SPA and fitness center
Would you like to relax in the hotel with treatments and massages? Or are you an athlete who can’t go a week without lifting weights? Choose a hotel with the right facilities.
Other hotel guests
It’s a criterion that makes little sense to me, but I know that some people are concerned about the hotel’s other guests.
Would you like to be among the wealthy at the Bellagio, family-friendly at the Hilton or middle-class at Circus Circus? If it matters, book your hotel with this in mind. However, price and location will very often dictate the style of your hallway neighbors...
The loyalty program
Do you go to Las Vegas often, or do you gamble a lot at the casino? If you answer “yes,” the loyalty program becomes interesting. By accumulating points when you book a room, eat in a hotel restaurant or play at the casino, you earn rewards.

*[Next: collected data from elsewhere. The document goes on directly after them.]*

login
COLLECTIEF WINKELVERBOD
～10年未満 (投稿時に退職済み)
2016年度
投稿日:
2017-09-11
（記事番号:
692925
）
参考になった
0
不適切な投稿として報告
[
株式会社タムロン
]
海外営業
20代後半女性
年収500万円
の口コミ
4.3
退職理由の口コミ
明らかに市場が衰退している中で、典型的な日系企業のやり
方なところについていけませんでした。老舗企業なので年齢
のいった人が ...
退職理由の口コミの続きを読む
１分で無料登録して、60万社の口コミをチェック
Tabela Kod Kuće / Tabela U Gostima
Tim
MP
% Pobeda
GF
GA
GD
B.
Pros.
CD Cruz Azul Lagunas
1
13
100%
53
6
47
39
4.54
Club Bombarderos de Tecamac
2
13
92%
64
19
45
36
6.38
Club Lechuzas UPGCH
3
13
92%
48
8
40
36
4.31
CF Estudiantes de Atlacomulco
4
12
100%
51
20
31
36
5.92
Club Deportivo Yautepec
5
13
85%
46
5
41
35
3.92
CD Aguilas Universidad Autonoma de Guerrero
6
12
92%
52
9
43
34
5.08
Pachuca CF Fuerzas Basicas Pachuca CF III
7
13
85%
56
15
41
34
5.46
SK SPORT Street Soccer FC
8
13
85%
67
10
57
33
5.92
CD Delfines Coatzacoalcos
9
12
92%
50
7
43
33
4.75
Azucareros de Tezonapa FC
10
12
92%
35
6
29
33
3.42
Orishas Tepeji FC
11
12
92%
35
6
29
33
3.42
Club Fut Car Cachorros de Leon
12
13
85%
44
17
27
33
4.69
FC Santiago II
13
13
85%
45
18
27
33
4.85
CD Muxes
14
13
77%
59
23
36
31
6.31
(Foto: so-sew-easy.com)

Loyalty programs are not necessarily restricted to a single hotel. For example, a program like Caesars Rewards is valid at all the group’s hotels, whether in Las Vegas (Caesars Palace, The Cromwell, The Linq, Flamingo, Paris Las Vegas…) or in the rest of the world.
Period of stay
Many of the criteria I’ve listed can become unfounded depending on the period of your stay. The best example is the swimming pool. In January, all outdoor pools are logically closed.
Events also have an impact. For example, if you go to the Paris Las Vegas or Horseshoe Las Vegas (formerly known as Bally’s) during the World Poker Championships, you’ll see an influx of people and rising reservation prices.
Similarly, in NFL game days at Allegiant Stadium, nearby hotels like the Mandalay Bay have higher prices.
You’ve found the hotel of your dreams in Las Vegas, you pull out your credit card and get a nasty surprise: it’s fully booked. No, you’re not dreaming. Even if the biggest hotels have several thousand rooms, that doesn’t prevent some dates from being fully booked.
Events and certain days, such as February 14, are particularly busy.
I hope I’ve been more than a thorough in helping you choose your future Las Vegas hotel room. If there’s an establishment you’ve been dreaming of, make your reservation in advance. Popular rooms like those at the Bellagio overlooking the fountains rarely go unused!